Matches in PNG are unlike any elsewhere in the world. It is not unusual for spectators in full tribal dress to walk for hours through the countryside to watch major games. When grounds cannot accommodate them, there have been near-riots by those locked out. The smell of tear gas became all too familiar during the 1990 tour.

 

 

The Politics of Pakistani Cricket

India and Pakistan have not played a cricket test series since 2007, as athletic relations between the two countries were frozen after the 2008 Mumbai terror attack. A recent geopolitical thaw, however, has led to call for resumed play, but thus far it has proved impossible to schedule a match. The Board of Control for Cricket in India recently argued that delays have stemmed from its need to gain governmental approval before anything can be set up, but the head of Pakistan’s Cricket Board responded with a taunt: “Maybe the way our team is performing and the way their team is performing in Australia, they look afraid, for them losing to Australia is not that much emotional, but its more emotional losing to Pakistan.”
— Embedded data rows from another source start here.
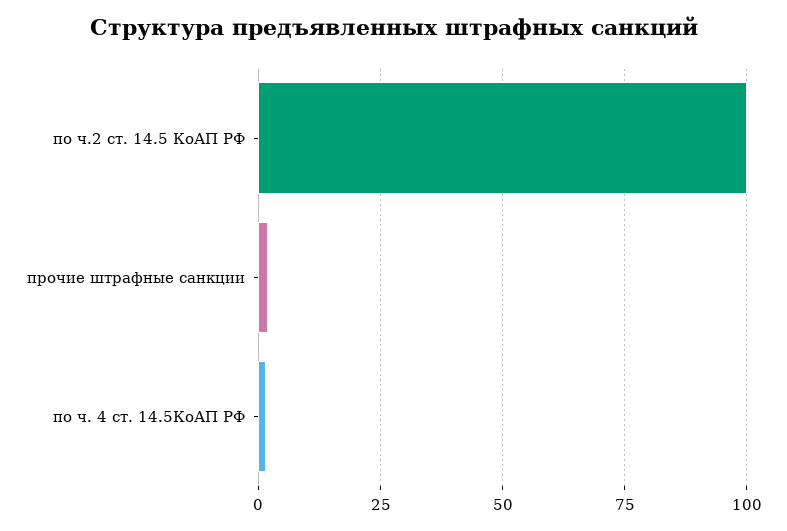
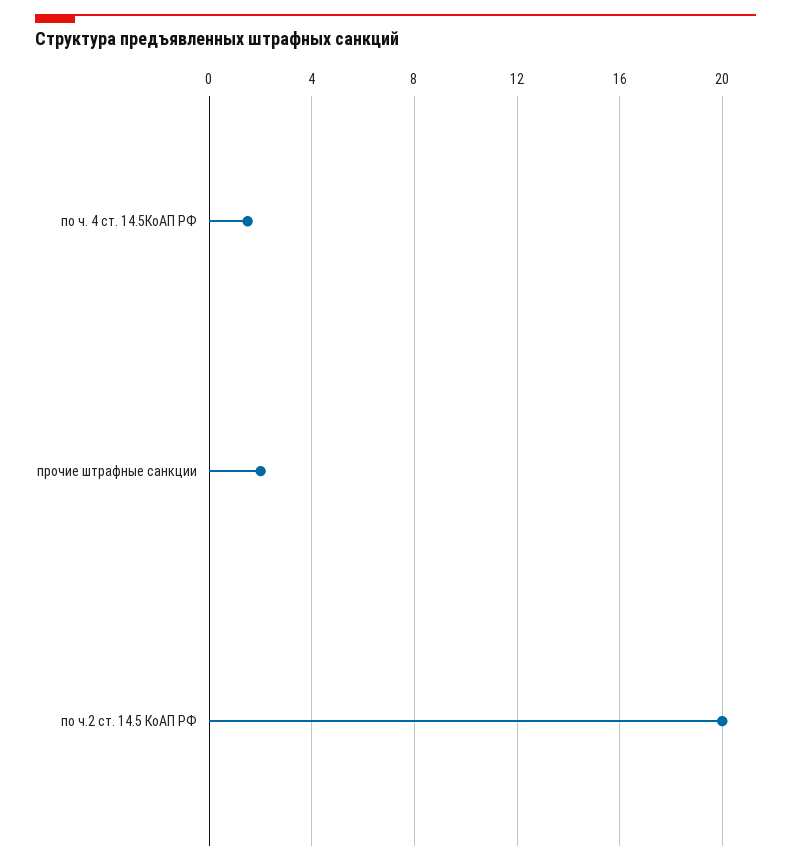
  {
-   "по ч.2 ст. 14.5 КоАП РФ": 100,
+   "по ч.2 ст. 14.5 КоАП РФ": 20,
    "прочие штрафные санкции": 2,
    "по ч. 4 ст. 14.5КоАП РФ": 1.5
  }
Meanwhile in Pakistani cricket, the sport’s governing board announced that it will conduct an extensive “rehabilitation program” for nineteen-year-old bowler Mohammad Aamer, who was recently released from a British prison for engaging in a spot-fixing scandal. And former cricket-star turned opposition politician Imran Khan vowed recently that he would enter “reconciliatory talks” with the people of Pakistan’s rebellious Balochistan province. In Pakistan, cricket is always much more than a mere sport.